Program Notes: December 14, 2003
In this evening's selection of "Music From Around the World," the closest to home is Carlos Chávez's Second Symphony, Sinfonia India, written in 1935-1936. In basing the Symphony on Mexican-Indian melodies, Chávez seems to have used Dvorák and Stravinsky as models for how to present this kind of "primitive" material in an orchestra, shaping the whole within four broad sections: a highly rhythmic opening section with piquant shifts in meter (derived from the Huicholes in the Nayarit region), a lilting pastoral Sonoran melody given in variations, a haunting Adagio based again on a Sonoran source, and a frenzied final section (from the Seri), interrupted briefly by a recollection of the pastoral melody.
Two of tonight's works amount to something of a family reunion. If Franz Strauss, principal hornist of the Munich orchestra (the "Joachim of the Horn"), could not keep his son Richard from becoming a disciple of Richard Wagner (whom he detested), at least tonight's pairing of the father's Horn Concerto in C Minor with his son's deceptively conservative Waltzes from Der Rosenkavalier (arranged from the 1911 opera) may be counted as an attempt at reconciliation. The Concerto traces the familiar three-movement structure, but truncated so as to form a single extended movement with a central lyrical episode; along the way, it demonstrates both the virtuosic and lyrical sides of Franz Strauss's own talents as a hornist and, perhaps, the genetic basis for Richard's melodic gifts. As an opera, Der Rosenkavalier is a kind of high-style--and extraordinarily decadent--version of Viennese operetta, deriving in part from both the earlier generation of Viennese operettists, dominated by the "other" Strauss, Johann II (the "Waltz King") and Franz Lehár's hugely successful The Merry Widow, just a few years before. Tonight's arrangement outwardly conforms to the tradition of waltz sets, while retaining the "decadent" harmonic language for which Richard Strauss is famous.

###

The task:
In the program notes, swap "melody" for "tune" throughout the passage from "Program Notes: December" up to and including "the pastoral melody.", and write out the revised passage.

###

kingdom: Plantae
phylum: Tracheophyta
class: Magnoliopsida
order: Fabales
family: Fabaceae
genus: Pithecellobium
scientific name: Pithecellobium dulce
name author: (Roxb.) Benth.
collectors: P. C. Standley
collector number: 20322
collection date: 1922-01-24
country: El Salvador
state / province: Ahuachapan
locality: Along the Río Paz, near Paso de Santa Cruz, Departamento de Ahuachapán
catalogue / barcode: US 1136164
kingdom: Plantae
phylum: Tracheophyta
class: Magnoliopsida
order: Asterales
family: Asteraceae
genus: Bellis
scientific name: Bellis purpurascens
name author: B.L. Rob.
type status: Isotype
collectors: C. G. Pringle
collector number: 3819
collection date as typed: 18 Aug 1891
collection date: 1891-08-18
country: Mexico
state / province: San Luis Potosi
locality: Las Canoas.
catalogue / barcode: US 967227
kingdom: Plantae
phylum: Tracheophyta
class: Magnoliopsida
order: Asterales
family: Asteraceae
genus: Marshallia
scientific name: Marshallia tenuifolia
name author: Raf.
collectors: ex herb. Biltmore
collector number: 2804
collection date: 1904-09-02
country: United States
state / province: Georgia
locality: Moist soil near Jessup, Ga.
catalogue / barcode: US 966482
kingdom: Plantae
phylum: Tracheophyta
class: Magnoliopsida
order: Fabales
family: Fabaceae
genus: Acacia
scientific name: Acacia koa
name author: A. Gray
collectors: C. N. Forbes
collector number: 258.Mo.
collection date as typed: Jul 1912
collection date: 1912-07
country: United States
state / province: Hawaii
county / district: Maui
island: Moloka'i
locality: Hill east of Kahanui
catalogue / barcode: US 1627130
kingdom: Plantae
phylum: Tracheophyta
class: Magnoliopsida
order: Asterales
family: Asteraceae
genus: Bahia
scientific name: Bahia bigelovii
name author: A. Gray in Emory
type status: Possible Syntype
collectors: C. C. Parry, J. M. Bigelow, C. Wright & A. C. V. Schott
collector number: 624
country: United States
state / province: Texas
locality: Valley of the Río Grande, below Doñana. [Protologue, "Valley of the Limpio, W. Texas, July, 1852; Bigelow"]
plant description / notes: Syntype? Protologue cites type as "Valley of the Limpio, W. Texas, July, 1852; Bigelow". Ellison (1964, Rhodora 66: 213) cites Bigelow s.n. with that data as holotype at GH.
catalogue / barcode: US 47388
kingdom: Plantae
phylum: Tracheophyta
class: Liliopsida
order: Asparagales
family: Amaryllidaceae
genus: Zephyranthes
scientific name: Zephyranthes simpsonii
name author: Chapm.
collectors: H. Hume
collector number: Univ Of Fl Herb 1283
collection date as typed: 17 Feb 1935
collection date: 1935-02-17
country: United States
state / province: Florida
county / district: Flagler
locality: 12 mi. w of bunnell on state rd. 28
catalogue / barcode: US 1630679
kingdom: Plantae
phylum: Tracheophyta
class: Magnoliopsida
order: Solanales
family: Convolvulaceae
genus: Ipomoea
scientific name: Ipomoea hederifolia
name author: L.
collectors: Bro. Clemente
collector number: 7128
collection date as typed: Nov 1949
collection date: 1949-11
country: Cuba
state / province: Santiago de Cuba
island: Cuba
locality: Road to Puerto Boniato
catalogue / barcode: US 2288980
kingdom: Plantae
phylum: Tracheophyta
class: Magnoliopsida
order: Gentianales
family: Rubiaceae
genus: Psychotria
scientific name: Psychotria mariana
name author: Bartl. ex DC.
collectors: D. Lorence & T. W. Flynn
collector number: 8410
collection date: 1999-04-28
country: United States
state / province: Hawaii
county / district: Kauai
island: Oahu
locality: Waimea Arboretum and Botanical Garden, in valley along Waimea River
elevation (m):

###

Answer area:
Program Notes: December 14, 2003
In this evening's selection of "Music From Around the World," the closest to home is Carlos Chávez's Second Symphony, Sinfonia India, written in 1935-1936. In basing the Symphony on Mexican-Indian melodies, Chávez seems to have used Dvorák and Stravinsky as models for how to present this kind of "primitive" material in an orchestra, shaping the whole within four broad sections: a highly rhythmic opening section with piquant shifts in meter (derived from the Huicholes in the Nayarit region), a lilting pastoral Sonoran tune given in variations, a haunting Adagio based again on a Sonoran source, and a frenzied final section (from the Seri), interrupted briefly by a recollection of the pastoral tune.